*Quellenauszug*
Die Manipulation von NOx-Emissionen von Diesel-Pkws (Abgasskandal) ist im Jahr 2015 publik geworden. Laut den Ausführungen des Amtssachverständigen für Immissionsschutz in seiner Stellungnahme vom 9.4.2019 wurde der Abgasskandal im September 2015 bekannt. Erst Monate später sei durch das deutsche Kraftfahrbundesamt mit Nachmessungen der NOx-Emissionen von Diesel-Pkws unter realen Bedingungen begonnen worden. Die Erkenntnisse aus den Nachmessungen seien im "Handbuch für Emissionsfaktoren", welches als Datengrundlage für die Abschätzung der Emissionsfaktoren für Fahrzeuge und zur Planung von Maßnahmen diene, eingearbeitet worden und im April 2017 veröffentlicht worden. Laut einer vom Land Salzburg im Jahr 2016 beauftragten Studie, bei welcher eine der Fragestellungen war, wie sich die NO2-Jahresmittelwerte entwickelt hätten, wenn die Diesel-Pkw die Grenzwerte der Abgasklassen EURO V und EURO VI eingehalten hätten, wäre der EU-Grenzwert für NO2 schon im Jahr 2015 eingehalten worden.

Seitens der Beschwerdeführerin wurde zur Stellungnahme des Amtssachverständigen vom 9.4.2019 näher dargelegt, dass bereits vor publik werden der Abgasmanipulationen Probleme mit den Abgasmessungen bekannt gewesen seien und spätestens 2015 darauf reagiert werden hätte müssen.

Dass die Notwendigkeit zur Setzung neuer Maßnahmen zur Reduktion der Stickstoffdioxidbelastung erkannt wurde, ergibt sich nicht zuletzt aus folgenden Passagen des Evaluierungsberichts 2017 zum Luftreinhalteprogramm 2013:

"Stickstoffdioxid aufgrund Dieselmotoremissionen weiterhin hoch

Obwohl die Stickstoffdioxidwerte der letzten Jahre einen leicht sinkenden Trend aufweisen, wird im Nahbereich stark befahrener Straßen der Jahresgrenzwert von Stickstoffdioxid weiterhin überschritten. Im Luftreinhalteprogramm 2013 wurden große Erwartungen in die Einführung der Abgasklasse Euro-6 für Diesel-Pkw (ab 01.09.2014) gesetzt. Zum Zeitpunkt der Veröffentlichung des Luftreinhalteprogramms (Feb. 2014) war die betrügerische Manipulation von Euro-5 Dieselfahrzeugen durch den Volkwagenkonzern noch nicht bekannt. Nachdem im Herbst 2015 dieser Betrugsfall publik wurde, wurden auch Abgasmessungen bei den neuesten Euro-6 Dieselfahrzeugen unter realen Bedingungen auf der Straße durchgeführt. Alle getesteten Euro-6 Diesel-Pkw haben zwar die NOx-Grenzwerte am Prüfstand eingehalten, auf der Straße, unter realen Bedingungen, lagen diese aber zumeist um ein Vielfaches, im Schnitt um einen Faktor 6, höher als der Grenzwert. Diese Erkenntnisse machen eine Neubewertung der bestehenden Maßnahmen notwendig.

*Gespeicherte Daten*
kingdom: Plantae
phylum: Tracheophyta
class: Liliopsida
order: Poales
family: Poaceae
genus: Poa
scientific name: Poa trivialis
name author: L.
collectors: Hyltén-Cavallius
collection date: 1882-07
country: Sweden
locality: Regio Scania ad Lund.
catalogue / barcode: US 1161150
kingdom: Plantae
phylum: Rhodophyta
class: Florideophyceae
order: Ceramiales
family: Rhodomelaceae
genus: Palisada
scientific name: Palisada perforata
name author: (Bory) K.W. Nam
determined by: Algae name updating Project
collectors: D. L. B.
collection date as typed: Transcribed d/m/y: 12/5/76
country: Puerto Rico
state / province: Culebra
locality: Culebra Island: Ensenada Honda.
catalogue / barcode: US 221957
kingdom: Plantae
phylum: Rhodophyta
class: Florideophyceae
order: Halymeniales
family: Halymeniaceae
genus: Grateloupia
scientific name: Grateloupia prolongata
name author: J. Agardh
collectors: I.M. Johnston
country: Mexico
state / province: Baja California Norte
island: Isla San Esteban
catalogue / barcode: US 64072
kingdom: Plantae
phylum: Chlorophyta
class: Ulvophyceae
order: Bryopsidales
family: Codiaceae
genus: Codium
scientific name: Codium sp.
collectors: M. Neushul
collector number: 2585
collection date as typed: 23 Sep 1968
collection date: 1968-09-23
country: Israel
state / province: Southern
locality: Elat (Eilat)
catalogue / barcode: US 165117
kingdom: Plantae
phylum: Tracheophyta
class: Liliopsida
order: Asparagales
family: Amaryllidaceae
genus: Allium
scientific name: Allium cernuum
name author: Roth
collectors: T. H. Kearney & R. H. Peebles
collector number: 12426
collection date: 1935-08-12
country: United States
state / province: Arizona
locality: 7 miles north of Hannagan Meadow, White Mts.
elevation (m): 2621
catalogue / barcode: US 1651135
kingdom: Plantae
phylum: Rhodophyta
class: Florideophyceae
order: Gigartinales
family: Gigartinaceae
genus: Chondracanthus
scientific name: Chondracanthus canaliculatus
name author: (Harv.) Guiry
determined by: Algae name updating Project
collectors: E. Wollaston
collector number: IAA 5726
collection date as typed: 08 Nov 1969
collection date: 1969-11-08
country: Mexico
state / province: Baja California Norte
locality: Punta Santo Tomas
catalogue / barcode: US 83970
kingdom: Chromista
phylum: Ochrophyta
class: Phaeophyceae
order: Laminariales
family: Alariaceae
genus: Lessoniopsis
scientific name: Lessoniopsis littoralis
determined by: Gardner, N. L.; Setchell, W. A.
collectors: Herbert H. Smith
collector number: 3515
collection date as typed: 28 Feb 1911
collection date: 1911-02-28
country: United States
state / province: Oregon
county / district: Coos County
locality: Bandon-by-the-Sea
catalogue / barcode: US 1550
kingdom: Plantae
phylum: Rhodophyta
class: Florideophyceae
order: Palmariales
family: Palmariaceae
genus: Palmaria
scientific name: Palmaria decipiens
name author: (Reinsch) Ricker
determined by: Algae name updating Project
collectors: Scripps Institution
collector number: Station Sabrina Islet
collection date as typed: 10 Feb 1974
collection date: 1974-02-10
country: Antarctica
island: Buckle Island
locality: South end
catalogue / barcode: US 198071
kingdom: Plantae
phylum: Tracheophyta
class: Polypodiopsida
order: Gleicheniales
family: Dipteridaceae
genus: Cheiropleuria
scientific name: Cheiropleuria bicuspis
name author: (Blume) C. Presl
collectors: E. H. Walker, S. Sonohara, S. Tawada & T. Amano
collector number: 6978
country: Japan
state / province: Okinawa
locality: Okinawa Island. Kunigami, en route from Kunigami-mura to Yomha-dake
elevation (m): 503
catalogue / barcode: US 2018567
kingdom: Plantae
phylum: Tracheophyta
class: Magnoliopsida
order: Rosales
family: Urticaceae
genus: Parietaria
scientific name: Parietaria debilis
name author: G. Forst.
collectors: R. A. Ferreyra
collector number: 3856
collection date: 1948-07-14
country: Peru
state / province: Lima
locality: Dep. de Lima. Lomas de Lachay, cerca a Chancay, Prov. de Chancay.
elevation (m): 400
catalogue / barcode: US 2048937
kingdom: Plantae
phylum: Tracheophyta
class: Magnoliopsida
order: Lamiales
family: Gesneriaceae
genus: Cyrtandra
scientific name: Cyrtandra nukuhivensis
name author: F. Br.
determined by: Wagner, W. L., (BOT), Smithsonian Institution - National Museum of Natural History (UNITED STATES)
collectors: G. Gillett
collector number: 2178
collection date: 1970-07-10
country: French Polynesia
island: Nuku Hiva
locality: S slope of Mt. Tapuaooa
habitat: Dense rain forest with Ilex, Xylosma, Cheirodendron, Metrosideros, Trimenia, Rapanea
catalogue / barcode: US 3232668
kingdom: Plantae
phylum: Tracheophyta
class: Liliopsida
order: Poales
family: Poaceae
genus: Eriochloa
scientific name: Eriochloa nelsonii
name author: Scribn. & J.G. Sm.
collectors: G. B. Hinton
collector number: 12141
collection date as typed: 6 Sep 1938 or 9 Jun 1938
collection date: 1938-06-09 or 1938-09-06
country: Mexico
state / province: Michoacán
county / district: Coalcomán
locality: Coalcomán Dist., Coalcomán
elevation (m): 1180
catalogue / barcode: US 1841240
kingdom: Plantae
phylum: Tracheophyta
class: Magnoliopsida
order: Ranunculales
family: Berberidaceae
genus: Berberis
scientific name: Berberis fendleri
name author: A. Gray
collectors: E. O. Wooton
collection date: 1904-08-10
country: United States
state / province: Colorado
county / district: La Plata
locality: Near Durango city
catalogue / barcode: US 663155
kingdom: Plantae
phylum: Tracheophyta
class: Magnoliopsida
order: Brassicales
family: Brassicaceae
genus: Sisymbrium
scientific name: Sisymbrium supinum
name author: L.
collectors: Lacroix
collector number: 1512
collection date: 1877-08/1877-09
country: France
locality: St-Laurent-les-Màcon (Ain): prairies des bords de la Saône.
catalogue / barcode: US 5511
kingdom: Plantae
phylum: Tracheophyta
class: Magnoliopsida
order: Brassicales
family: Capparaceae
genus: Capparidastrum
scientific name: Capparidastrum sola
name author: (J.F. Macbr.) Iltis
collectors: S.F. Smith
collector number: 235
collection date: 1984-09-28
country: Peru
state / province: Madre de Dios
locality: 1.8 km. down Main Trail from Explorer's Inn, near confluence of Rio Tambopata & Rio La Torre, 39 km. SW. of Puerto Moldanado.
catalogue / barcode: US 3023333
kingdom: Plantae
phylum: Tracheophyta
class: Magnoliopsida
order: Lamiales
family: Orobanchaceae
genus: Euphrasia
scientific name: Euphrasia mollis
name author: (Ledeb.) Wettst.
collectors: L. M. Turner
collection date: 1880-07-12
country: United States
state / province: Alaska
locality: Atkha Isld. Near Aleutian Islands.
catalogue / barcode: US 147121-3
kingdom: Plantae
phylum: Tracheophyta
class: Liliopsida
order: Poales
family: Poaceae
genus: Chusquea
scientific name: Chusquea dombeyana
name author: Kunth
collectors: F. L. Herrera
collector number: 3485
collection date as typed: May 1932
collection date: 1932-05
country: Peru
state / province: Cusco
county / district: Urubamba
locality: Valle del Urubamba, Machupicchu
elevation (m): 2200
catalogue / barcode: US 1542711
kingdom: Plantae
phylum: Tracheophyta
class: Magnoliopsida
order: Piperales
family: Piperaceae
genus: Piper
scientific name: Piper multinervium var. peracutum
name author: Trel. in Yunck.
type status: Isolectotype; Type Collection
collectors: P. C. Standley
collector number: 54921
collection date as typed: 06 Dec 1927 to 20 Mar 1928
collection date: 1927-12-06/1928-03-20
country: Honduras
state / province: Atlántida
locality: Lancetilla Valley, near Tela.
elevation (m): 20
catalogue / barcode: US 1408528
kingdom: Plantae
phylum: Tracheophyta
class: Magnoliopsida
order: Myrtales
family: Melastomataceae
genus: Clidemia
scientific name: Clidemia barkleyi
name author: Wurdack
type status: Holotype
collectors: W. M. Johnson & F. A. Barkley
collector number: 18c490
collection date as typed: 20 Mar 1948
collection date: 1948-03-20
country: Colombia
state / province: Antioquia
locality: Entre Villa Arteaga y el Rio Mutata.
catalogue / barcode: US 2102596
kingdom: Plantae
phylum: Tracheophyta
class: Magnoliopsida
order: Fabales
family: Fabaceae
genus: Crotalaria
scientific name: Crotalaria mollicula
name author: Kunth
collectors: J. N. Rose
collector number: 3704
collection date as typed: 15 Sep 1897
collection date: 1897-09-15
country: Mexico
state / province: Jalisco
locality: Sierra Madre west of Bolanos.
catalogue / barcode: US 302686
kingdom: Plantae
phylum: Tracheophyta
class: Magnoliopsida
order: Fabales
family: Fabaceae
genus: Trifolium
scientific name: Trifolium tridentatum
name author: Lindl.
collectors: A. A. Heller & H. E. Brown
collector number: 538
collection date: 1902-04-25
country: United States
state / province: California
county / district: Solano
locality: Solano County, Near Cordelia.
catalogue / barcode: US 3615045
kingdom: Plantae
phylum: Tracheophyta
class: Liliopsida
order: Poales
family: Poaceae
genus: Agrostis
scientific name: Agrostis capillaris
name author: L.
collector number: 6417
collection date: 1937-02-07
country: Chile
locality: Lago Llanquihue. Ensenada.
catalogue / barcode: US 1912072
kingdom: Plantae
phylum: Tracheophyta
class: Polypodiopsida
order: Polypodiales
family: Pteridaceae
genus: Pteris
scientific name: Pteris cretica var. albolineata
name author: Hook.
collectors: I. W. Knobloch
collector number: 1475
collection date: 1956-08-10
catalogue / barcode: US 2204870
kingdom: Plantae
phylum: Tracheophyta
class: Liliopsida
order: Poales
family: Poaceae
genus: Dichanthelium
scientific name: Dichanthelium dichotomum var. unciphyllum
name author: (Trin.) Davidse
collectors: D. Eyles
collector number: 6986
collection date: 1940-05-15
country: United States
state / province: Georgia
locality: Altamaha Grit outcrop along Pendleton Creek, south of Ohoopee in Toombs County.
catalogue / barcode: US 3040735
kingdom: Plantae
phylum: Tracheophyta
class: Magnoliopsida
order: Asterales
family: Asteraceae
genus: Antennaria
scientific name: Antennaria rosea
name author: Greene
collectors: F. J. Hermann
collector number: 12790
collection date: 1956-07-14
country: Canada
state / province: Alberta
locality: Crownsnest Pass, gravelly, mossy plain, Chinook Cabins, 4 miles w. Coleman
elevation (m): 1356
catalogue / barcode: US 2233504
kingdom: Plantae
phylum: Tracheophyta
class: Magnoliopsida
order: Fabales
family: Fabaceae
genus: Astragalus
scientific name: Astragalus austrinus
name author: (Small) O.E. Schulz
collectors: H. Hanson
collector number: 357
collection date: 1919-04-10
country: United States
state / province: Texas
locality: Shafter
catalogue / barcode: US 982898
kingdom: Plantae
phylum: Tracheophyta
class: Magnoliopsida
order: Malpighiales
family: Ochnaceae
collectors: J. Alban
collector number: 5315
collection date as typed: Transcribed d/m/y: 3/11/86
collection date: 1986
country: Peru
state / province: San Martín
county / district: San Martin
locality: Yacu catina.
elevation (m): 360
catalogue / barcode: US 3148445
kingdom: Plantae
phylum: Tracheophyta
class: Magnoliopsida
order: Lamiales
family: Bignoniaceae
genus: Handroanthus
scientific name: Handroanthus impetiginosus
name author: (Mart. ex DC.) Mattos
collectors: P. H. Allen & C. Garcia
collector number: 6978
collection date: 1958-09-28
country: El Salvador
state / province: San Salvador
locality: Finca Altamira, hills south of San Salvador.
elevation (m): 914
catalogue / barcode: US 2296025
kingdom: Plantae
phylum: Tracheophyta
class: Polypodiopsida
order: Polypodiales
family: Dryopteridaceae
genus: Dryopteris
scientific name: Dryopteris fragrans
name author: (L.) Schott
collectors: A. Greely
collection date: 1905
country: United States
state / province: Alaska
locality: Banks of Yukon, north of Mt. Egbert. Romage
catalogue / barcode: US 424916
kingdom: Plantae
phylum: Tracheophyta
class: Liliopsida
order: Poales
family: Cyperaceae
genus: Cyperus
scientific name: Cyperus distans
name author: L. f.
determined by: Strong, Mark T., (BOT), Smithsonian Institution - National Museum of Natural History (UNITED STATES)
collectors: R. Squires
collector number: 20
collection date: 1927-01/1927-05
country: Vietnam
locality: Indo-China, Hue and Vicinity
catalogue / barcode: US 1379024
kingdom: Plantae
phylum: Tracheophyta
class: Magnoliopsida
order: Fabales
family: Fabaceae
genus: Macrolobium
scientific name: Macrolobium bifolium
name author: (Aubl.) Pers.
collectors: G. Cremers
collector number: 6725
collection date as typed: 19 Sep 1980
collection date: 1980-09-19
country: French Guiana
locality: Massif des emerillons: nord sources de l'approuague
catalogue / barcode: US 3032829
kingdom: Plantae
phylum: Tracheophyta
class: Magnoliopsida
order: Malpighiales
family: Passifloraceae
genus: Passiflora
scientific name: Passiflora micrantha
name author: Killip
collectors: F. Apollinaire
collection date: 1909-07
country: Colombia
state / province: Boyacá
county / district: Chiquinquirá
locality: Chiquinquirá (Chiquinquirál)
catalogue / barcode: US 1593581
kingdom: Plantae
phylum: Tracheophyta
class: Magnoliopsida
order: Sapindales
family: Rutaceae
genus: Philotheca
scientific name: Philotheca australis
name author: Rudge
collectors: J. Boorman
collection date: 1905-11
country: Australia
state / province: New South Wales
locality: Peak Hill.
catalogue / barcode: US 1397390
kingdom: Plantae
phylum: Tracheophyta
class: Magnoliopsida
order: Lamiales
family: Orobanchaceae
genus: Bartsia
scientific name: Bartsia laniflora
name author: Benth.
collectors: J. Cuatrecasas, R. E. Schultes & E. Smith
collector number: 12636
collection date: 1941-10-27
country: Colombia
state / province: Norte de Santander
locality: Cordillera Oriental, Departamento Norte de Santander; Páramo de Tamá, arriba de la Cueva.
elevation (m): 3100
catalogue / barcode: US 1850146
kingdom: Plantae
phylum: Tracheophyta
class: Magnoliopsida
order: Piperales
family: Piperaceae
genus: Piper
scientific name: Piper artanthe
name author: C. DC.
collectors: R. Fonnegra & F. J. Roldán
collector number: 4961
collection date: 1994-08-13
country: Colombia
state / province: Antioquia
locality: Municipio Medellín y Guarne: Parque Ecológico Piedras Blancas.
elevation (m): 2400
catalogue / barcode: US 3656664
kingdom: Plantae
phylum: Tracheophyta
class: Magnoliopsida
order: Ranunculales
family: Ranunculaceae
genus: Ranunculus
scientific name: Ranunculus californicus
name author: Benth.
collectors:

*Aufgabenstellung 1*
Schreiben Sie aus dem Quellenauszug zum Abgasskandal den Wortlaut ab, beginnend bei den Worten „Seitens der Beschwerdeführerin“ und endend nach den Worten „werden hätte müssen.“.
*Aufgabenstellung 2*
Um welchen Faktor lagen die NOx-Emissionen der getesteten Euro-6-Diesel-Pkw laut dem Quellenauszug unter realen Bedingungen auf der Straße im Schnitt über dem Grenzwert?
Die Datensätze stellen eigenständiges Material dar und sind vom Quellenauszug getrennt zu betrachten.

*Lösung der Aufgabe 1*
Seitens der Beschwerdeführerin wurde zur Stellungnahme des Amtssachverständigen vom 9.4.2019 näher dargelegt, dass bereits vor publik werden der Abgasmanipulationen Probleme mit den Abgasmessungen bekannt gewesen seien und spätestens 2015 darauf reagiert werden hätte müssen.

*Lösung der Aufgabe 2*
Um einen Faktor 6.